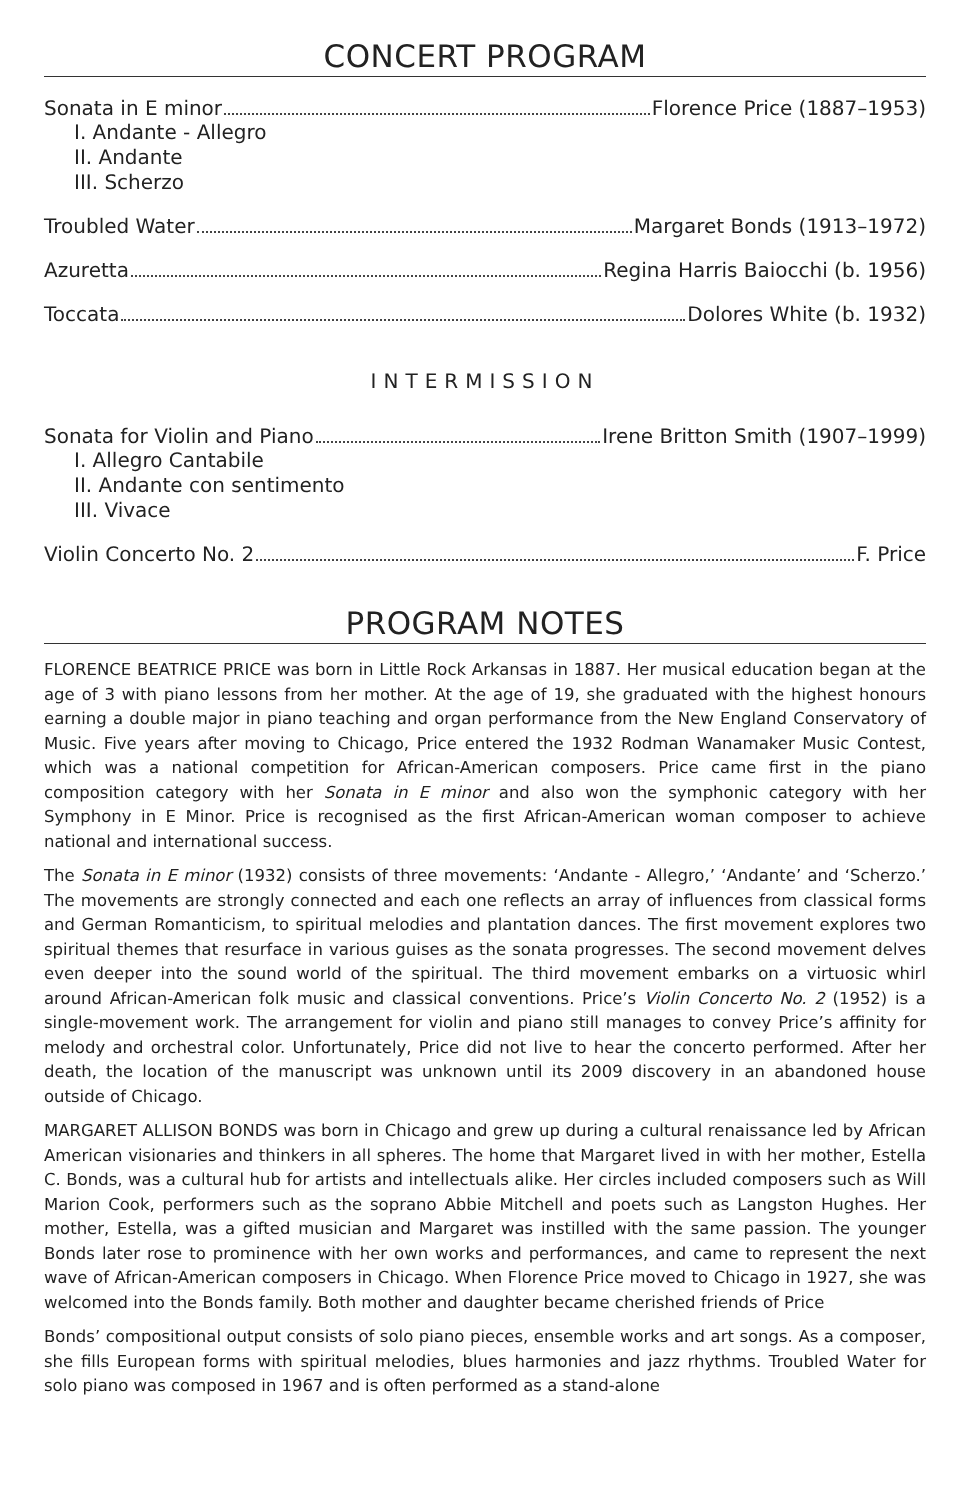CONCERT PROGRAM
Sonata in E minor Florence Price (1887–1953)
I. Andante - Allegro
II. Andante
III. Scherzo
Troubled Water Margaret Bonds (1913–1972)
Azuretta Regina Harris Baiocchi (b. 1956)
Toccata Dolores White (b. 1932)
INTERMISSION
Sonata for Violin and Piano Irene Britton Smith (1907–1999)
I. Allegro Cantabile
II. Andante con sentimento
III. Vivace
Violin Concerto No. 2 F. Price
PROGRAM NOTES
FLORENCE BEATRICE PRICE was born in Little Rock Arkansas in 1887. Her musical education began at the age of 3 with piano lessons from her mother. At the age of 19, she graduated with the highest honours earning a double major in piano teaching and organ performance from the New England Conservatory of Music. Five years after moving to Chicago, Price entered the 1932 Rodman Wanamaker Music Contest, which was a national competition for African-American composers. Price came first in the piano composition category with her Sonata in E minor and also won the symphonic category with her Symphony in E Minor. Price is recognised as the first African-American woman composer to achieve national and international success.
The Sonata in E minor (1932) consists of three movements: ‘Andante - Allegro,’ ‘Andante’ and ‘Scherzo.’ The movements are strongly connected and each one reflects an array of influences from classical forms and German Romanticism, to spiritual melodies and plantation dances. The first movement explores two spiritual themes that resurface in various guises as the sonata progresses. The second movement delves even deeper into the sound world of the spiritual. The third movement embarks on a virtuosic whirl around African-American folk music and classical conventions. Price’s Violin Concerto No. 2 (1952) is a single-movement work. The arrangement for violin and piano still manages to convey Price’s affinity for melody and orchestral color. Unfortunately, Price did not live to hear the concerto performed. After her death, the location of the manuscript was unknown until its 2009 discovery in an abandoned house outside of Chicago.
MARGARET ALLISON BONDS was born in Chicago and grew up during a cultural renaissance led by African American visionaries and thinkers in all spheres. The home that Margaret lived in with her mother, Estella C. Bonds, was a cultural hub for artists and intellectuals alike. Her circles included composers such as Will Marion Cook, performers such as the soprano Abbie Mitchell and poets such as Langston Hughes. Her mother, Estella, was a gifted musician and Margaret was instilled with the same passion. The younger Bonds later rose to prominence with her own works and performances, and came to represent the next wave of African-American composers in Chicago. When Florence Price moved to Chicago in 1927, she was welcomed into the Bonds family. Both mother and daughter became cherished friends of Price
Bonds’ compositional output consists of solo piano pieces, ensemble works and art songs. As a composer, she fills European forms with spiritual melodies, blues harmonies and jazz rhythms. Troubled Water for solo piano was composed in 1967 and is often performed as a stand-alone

******

**TASK REQUIREMENTS**. Where a picture appears, omit it; otherwise reproduce each line above from the first to the one with "PROGRAM NOTES", inclusive.

**TASK RESULT**.
CONCERT PROGRAM
Sonata in E minor Florence Price (1887–1953)
I. Andante - Allegro
II. Andante
III. Scherzo
Troubled Water Margaret Bonds (1913–1972)
Azuretta Regina Harris Baiocchi (b. 1956)
Toccata Dolores White (b. 1932)
INTERMISSION
Sonata for Violin and Piano Irene Britton Smith (1907–1999)
I. Allegro Cantabile
II. Andante con sentimento
III. Vivace
Violin Concerto No. 2 F. Price
PROGRAM NOTES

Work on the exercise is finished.